Style Guideline for Senior Studies 

To maintain a consistent quality of Honors Senior Studies, the following style guideline should be followed by every student for any Honors Senior Study:

  • A Title page, which contains the title of the Senior Study, the student’s name, faculty mentor(s) name, department, course number and section number, term code (i.e., Spring, Fall), and year
  • A Cover Letter, which explains the purpose and scope of the Senior Study (i.e., “This Honors Senior Study is in partial fulfillment of the total academic requirements of the UNK Honors Program…” etc.)
  • An Abstract, a one-page (up to 250 words maximum) succinct description of the context and content of the Senior Study
  • A Table of Contents, if necessary/appropriate
  • Appropriate manuscript form: typically, one-inch margins, letter-quality type-written pages, appropriate pagination, and adherence to particular research style guidelines unique to various disciplines
  • A durable folder or notebook to ensure the Senior Study remains clean and unharmed when archived

As well as the physical/cosmetic guidelines of the Senior Study, philosophical guidelines should also be followed.  The Senior Study should:

  • Provide a capstone or culmination to a student’s entire academic career at UNK
  • Provide research or experience within the student’s discipline that will prove useful to the student post-UNK
  • Provide opportunities for unique and innovative study within the student’s discipline
  • Provide opportunities to study closely with faculty mentors in the student’s discipline

The Senior Studies in the Honors Senior Study Archive (MSAB room 114) are there for Honors students to peruse during regular office hours of the University.  Perusal of previous examples of Senior Studies should provide students useful ideas for their own Senior Studies, and help said students to avoid plagiarism.
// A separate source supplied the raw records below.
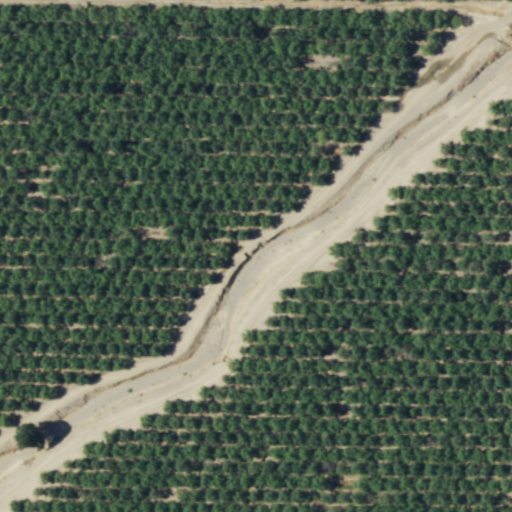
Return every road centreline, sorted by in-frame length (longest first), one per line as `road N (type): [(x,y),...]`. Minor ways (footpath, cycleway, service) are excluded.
road 1 (track): [(511,13),(378,132),(326,190),(245,245),(169,351),(88,384),(0,438)]
road 2 (track): [(0,501),(108,425),(223,364),(257,307),(302,263),(424,150),(511,85)]
road 3 (track): [(511,12),(42,0)]
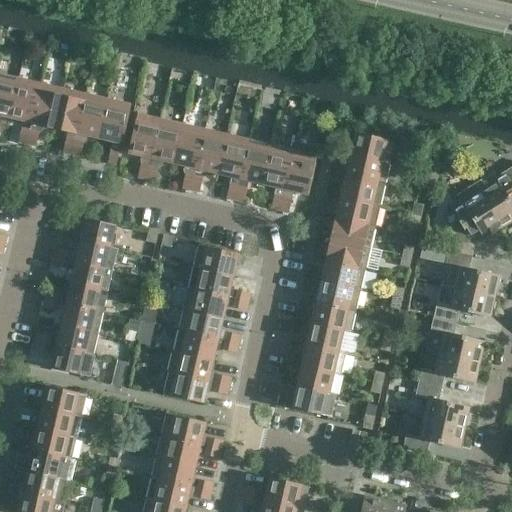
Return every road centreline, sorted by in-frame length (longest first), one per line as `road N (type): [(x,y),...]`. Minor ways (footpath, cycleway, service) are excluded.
road 1 (residential): [(239,433),(278,228),(118,191),(96,199),(34,184)]
road 2 (residential): [(479,488),(239,433)]
road 3 (residential): [(0,338),(34,184)]
road 4 (residential): [(479,488),(511,350)]
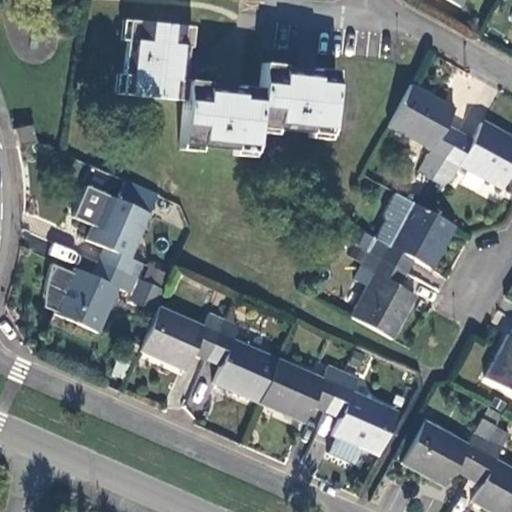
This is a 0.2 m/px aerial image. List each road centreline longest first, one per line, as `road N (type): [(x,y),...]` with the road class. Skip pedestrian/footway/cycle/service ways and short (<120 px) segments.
road 1 (residential): [(344,511),(0,361)]
road 2 (tertiary): [(194,511),(0,426)]
road 3 (residential): [(511,77),(367,0)]
road 4 (residential): [(437,358),(511,234)]
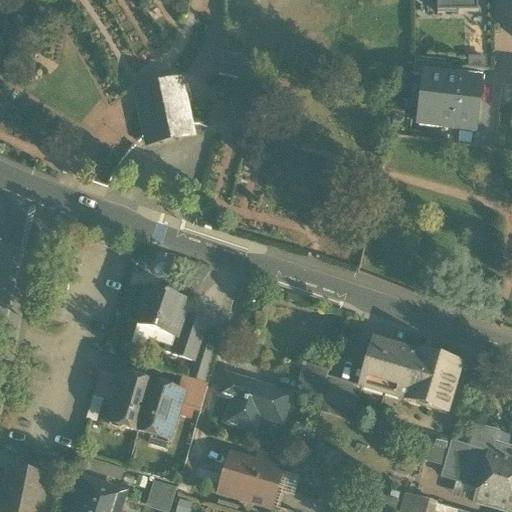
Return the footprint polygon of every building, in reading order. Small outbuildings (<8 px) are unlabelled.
[(436,0),(437,16),(464,16),(463,2),(478,2),(477,0),(436,0)] [(478,15),(478,2),(463,2),(464,16),(478,15)] [(218,76),(241,81),(246,58),(223,53),(218,76)] [(425,76),(449,79),(451,66),(414,62),(413,76),(425,77),(425,76)] [(440,117),(438,128),(474,133),(480,83),(449,79),(425,76),(425,77),(420,114),(440,117)] [(140,111),(144,135),(157,132),(177,128),(188,126),(183,103),(179,84),(136,93),(140,111)] [(440,117),(420,114),(419,126),(438,128),(440,117)] [(177,128),(157,132),(159,142),(179,138),(177,128)] [(176,340),(178,341),(186,317),(178,314),(182,302),(149,292),(138,328),(156,334),(176,340)] [(171,356),(194,365),(199,347),(207,324),(186,317),(178,341),(176,340),(173,350),(171,356)] [(156,334),(138,328),(132,347),(150,352),(153,344),(156,334)] [(176,340),(156,334),(153,344),(173,350),(176,340)] [(429,410),(447,415),(461,368),(419,356),(419,357),(374,344),(362,383),(401,395),(399,401),(418,406),(423,392),(433,396),(429,410)] [(189,381),(202,385),(213,351),(199,347),(194,365),(189,381)] [(305,366),(301,378),(324,385),(326,379),(328,373),(305,366)] [(103,401),(110,403),(117,379),(100,374),(92,398),(103,401)] [(123,430),(137,435),(151,389),(138,385),(136,382),(124,378),(121,380),(107,425),(109,426),(111,420),(125,424),(123,430)] [(219,397),(233,402),(239,382),(226,378),(219,397)] [(319,402),(324,385),(301,378),(296,395),(319,402)] [(179,407),(199,413),(207,387),(183,379),(178,394),(180,395),(182,399),(179,407)] [(319,403),(330,406),(338,382),(326,379),(324,385),(319,402),(319,403)] [(290,398),(239,382),(233,402),(225,425),(245,432),(253,408),(283,418),(290,398)] [(361,389),(338,382),(330,406),(353,413),(361,389)] [(164,393),(151,389),(137,435),(152,439),(154,433),(168,437),(166,443),(168,443),(179,407),(182,399),(180,395),(178,394),(167,391),(164,393)] [(458,418),(473,423),(480,397),(466,393),(458,418)] [(103,401),(92,398),(86,421),(96,424),(103,401)] [(491,454),(505,458),(508,449),(493,444),(497,433),(476,427),(469,447),(491,454)] [(444,468),(451,442),(425,434),(418,460),(444,468)] [(455,483),(480,490),(491,454),(469,447),(451,442),(444,468),(440,479),(455,483)] [(258,452),(254,466),(280,474),(283,475),(288,460),(258,452)] [(504,511),(508,511),(511,502),(511,460),(505,458),(491,454),(480,490),(476,503),(504,511)] [(220,494),(270,509),(280,474),(254,466),(231,459),(220,494)] [(49,481),(51,481),(54,464),(31,460),(28,474),(50,479),(49,481)] [(42,511),(49,481),(50,479),(28,474),(10,470),(0,511),(42,511)] [(299,479),(283,475),(280,474),(270,509),(278,511),(279,511),(284,495),(293,498),(299,479)] [(146,510),(154,511),(170,511),(178,487),(155,481),(146,510)] [(452,496),(476,503),(480,490),(455,483),(452,496)] [(117,511),(122,497),(86,485),(77,511),(117,511)] [(372,511),(373,511),(396,511),(399,502),(376,496),(372,511)] [(400,511),(426,511),(429,503),(425,501),(406,496),(400,511)] [(190,511),(192,506),(179,501),(175,511),(190,511)]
All Honors Options (and the Senior Study is an Honors Option—usually the last one, so the total of Honors Options reaches 9 credit hours) must be submitted via the on-line Honors Option Contract.  It is strictly electronic.  The deadline for submission for all Honors Options contracts including the Senior Study is always the Honors registration day, usually the first Thursday of pre-registration for seniors and graduate students.  All students should confer with their faculty and gain permission to do any Honors Options before filing that electronic contract. 

Some 300-400 level major courses are already listed in the schedule as both non-“H” and “H.”  If any student plans to do an Honors Option in a particular class already available as “H,” he/she should enroll in that “H” section—but must still file an Honors Option Contract.  These are not Honors classes, but Honors Options.  That means each individual Honors student must still negotiate with a faculty mentor, agree on Honors work to be done, and file a separate contract…even if there are more than the one Honors student in that “H” section.

Since everyone has the freedom to choose what their Senior Study will be there are a variety of forms these take: portfolios (usually for internships, student teaching, practicums, clinical internships, and performing arts majors like music and art), research papers, field experiences (usually just like a portfolio), and CDs (usually for Computer Science majors who create some sort of programs—although it should not be just a compact disc—there should be accompanying writing of some sort to explain the project, its scope, description of the process, etc., adhering to the style guide).

All students who complete a Senior Study should plan to submit a copy to the Honors Program, which is then archived in the Senior Study Archive for future perusal by undergraduates.

Please confer with us if you have any further questions about the Honors Options or Senior Study.

The Honors Senior Study rubric is an established set of educational objectives we hope each Honors Senior can achieve with his or her Honors Senior Study.  The purpose of the rubric is not to "grade" anyone's Honors Senior Study; rather, the purpose is to assess the quality of a randomly selected number of Honors Senior Studies from each academic year (May and December graduates of any given year), usually around 4-5 from each of the four colleges.  The faculty who mentor the Senior Studies assess the assess the studies for adherence to the rubric's objectives.